→ Page excerpt:
-------

For example, take into consideration the Afghanistan issue, where girls are not allowed to seek education because of government laws. These girls will grow up to be women who lack the ability to read or write, they will be unable to get fair paying jobs (if they are even allowed to work) and they will live dependent on their families and, eventually, their husbands.

This is seen in other places in the world as well, where girls are told to stay at home and help support their families due to the need for more money to support their families. Often, these young women and their families will remain poor, and at some point will get sick due to the inability to find clean water, good food or other environmental causes. Due to a lack of finances, these families are unable to afford basic healthcare and more often than not, people will die from preventable illnesses. Unfortunately, it does not end here because this is a cycle, where another young person will assume the responsibility of helping care for their family, will miss out on the opportunity to gain and education and find good work, they (or another family member will get sick) and the cycle will continue.

-------

→ Data to use:
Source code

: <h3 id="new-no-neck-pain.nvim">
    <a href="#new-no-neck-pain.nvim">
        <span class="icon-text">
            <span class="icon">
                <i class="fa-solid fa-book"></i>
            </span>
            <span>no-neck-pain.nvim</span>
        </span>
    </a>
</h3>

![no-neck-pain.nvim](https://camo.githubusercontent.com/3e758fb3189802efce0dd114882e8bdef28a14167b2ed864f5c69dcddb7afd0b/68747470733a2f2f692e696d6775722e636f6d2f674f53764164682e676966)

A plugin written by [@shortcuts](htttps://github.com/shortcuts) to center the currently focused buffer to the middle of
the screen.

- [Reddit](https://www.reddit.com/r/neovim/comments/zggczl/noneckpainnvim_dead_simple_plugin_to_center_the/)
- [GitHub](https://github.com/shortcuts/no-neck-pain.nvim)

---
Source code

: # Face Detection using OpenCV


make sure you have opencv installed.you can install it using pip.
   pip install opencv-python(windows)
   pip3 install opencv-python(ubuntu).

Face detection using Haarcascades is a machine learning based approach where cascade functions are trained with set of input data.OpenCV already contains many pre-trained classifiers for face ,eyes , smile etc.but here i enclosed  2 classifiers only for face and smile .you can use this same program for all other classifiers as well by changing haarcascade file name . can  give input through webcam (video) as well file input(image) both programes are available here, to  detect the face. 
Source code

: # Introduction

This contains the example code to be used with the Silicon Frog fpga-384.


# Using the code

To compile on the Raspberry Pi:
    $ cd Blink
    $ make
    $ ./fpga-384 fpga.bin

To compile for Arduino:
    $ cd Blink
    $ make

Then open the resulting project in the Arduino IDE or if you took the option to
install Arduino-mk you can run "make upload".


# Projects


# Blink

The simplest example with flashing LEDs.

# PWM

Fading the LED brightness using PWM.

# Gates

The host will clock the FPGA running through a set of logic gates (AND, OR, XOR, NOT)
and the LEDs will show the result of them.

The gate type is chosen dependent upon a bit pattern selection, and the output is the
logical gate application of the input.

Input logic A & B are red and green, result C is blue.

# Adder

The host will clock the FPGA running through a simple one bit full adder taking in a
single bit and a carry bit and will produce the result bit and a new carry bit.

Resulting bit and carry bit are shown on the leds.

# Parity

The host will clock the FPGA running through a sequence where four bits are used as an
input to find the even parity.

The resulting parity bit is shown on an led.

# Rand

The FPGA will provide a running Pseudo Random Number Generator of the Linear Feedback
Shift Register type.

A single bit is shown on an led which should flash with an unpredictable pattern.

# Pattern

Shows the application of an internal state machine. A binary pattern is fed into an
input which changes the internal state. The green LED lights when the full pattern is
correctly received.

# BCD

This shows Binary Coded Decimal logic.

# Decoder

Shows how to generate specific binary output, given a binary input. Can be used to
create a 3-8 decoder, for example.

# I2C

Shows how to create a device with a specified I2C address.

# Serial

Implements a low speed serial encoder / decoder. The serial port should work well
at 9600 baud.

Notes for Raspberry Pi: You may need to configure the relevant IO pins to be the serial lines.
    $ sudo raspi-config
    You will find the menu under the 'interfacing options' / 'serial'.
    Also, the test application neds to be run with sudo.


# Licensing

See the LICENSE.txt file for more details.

-------

→ What you will do:
1. According to the passage on girls' education, what prevents girls in Afghanistan from seeking education?
2. In the records, recast the lines from the line with "make sure you" to the line with "pip3 install opencv-python(ubuntu)." as a JSON list of strings, one string per line, with blank lines left out.

→ Answers:
1. Government laws prevent them from seeking education.

2.
[
  "make sure you have opencv installed.you can install it using pip.",
  "   pip install opencv-python(windows)",
  "   pip3 install opencv-python(ubuntu)."
]